Because she knows she is going against the nation’s wishes with her referendum obsession, Sturgeon has come up with an old ruse.

She has a “mandate”, she says – a “cast iron” mandate no less – to try to force a second vote on separation because the SNP’s 2016 manifesto pledged to do so if there was a significant and material change in circumstances, such as Scotland being taken out of the EU.

Apart from the obvious flaw in this argument, pointed out by May in the House of Commons, that the SNP failed to win an overall majority in last year’s Scottish elections, Sturgeon’s mandate is flimsy for other reasons.

Her party also made manifesto promises to improve the education, health, transport (the list goes on) of Scotland but as daily headlines suggest, they have done nothing of the sort.

The Courier brought news on Monday of operations cancelled at Perth Royal Infirmary due to a budget and staffing crisis. While patients paid the price for the government’s negligence, the health minister was at the SNP conference, joining in the referendum flag waving.

No doubt the education minister was there too, cheering on constitutional upheaval while Scotland’s “dumbed down” education plan, as a former chief inspector of schools put it, continues to fail pupils.

What mandate is more important, the one which Sturgeon claims she has to hold indyref2 or those other ones in the 2016 manifesto to do something concrete to make Scots’ lives better?

Besides, how can the First Minister argue that Brexit gives her a mandate when she now admits she is considering a “compromise position”, with an independent Scotland seeking single market, not full EU membership?

Rethink

Objections within her own party to Europe – 400,000 of her separatists voted to leave the EU last June – have belatedly forced her to rethink her commitment to Brussels, making a mockery of the mandate.

However, with no mandate she can always cite the will of the parliament. But can she?

The Scottish Labour Party reminds us that the SNP has on several occasions ignored the will of the parliament since last year’s election – over, for instance, NHS closures and keeping the Scottish Funding Council board, when ministers were defeated at Holyrood.
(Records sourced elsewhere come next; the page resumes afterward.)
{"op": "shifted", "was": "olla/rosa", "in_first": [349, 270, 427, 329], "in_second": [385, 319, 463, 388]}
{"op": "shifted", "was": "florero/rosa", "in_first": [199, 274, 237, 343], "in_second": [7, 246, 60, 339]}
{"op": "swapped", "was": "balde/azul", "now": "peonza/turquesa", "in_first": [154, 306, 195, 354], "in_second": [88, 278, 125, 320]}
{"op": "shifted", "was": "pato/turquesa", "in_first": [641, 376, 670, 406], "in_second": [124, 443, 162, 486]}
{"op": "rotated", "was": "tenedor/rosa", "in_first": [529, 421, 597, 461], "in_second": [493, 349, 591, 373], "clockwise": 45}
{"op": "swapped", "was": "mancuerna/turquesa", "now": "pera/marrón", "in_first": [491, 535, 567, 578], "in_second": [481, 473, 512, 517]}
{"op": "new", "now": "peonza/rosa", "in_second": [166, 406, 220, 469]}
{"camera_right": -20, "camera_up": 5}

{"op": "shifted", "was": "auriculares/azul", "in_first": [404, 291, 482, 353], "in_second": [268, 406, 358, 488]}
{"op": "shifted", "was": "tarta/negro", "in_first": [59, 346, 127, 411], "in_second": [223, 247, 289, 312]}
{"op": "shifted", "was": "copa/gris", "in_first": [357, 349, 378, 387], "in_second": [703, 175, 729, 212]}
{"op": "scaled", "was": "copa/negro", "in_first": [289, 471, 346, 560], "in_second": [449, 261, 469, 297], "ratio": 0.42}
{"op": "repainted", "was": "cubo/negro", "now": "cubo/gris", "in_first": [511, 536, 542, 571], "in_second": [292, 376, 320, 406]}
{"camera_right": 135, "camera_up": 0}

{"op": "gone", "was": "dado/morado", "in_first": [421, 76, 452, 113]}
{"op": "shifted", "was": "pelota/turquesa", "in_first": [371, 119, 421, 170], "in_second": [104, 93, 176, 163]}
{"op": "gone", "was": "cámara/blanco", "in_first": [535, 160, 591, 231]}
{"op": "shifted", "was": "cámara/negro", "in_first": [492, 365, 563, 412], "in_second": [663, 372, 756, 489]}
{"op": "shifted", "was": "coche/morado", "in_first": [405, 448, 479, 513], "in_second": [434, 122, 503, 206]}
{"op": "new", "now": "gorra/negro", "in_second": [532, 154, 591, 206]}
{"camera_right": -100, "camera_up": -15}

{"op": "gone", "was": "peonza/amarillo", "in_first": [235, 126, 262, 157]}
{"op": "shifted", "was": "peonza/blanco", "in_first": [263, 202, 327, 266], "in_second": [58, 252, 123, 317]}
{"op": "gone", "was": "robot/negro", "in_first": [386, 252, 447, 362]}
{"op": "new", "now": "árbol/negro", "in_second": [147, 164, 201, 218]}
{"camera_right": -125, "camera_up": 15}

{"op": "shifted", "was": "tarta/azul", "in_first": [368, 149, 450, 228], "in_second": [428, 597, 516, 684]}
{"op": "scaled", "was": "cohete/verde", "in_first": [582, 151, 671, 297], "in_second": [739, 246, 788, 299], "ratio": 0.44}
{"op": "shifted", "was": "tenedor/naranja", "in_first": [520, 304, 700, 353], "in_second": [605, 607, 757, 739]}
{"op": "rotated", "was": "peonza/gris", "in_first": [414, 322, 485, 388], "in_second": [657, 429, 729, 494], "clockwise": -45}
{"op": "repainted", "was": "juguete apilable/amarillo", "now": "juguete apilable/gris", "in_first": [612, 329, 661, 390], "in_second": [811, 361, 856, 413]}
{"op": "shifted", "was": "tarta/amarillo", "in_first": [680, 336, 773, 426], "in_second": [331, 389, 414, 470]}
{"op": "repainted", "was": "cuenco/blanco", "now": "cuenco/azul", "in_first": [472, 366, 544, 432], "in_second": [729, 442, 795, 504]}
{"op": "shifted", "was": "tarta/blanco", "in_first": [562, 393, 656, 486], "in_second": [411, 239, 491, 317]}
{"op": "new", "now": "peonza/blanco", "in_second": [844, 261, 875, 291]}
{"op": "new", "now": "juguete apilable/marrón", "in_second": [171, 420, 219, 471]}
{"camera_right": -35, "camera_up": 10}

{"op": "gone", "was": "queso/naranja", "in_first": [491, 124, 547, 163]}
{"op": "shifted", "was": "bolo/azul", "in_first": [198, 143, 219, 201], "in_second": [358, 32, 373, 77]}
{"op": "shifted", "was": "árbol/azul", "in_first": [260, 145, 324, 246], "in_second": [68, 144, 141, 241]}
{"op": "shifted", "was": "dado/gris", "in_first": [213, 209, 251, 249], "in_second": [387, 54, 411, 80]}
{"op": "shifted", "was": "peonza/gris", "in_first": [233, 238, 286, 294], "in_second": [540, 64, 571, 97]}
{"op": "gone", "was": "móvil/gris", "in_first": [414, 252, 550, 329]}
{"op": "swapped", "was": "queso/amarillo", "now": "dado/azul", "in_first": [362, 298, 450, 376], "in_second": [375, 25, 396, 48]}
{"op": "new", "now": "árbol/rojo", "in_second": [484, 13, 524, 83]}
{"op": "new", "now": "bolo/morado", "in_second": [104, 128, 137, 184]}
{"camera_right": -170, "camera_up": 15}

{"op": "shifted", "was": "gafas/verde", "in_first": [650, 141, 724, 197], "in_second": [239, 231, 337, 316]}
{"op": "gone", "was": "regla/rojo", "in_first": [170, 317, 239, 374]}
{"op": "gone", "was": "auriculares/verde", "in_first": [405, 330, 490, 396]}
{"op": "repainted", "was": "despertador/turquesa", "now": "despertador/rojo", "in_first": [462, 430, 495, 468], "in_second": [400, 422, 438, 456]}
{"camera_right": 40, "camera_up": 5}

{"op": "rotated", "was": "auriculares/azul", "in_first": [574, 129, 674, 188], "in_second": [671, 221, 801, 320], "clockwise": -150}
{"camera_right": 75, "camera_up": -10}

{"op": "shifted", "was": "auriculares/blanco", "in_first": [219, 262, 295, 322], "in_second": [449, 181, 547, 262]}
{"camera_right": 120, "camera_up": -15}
Why is it OK for the Scottish government to flout the Scottish parliament’s wishes but not OK for the Westminster government to do the same?

But going back to mandates, as Sturgeon surely will; all those opposed to independence in 2014, who voted in a fair and legal ballot for Scotland to stay in the UK, have a mandate.

And so does the British electorate, which voted last year to leave the European Union.

If the Nationalists can choose the democratic decisions that are valid and those that are not, according to whether they agree with them or not, then their version of democracy has no value.

Perhaps that is why both their current and previous leaders feel able to change the recorded versions of what they said about the last referendum.

Alex Salmond has gone so far as to deny he called the 2014 vote a “once in a lifetime” opportunity, though the evidence is plain enough.

We have a political leadership so hell bent on pursuing its Nationalist interests it has lost sight of the national interest.

If Scottish voters were given a referendum on whether the SNP should get on with governing Scotland or spend the next two, three, four or more years arguing about what they did or didn’t say in 2014, the result would be overwhelmingly in favour of the former.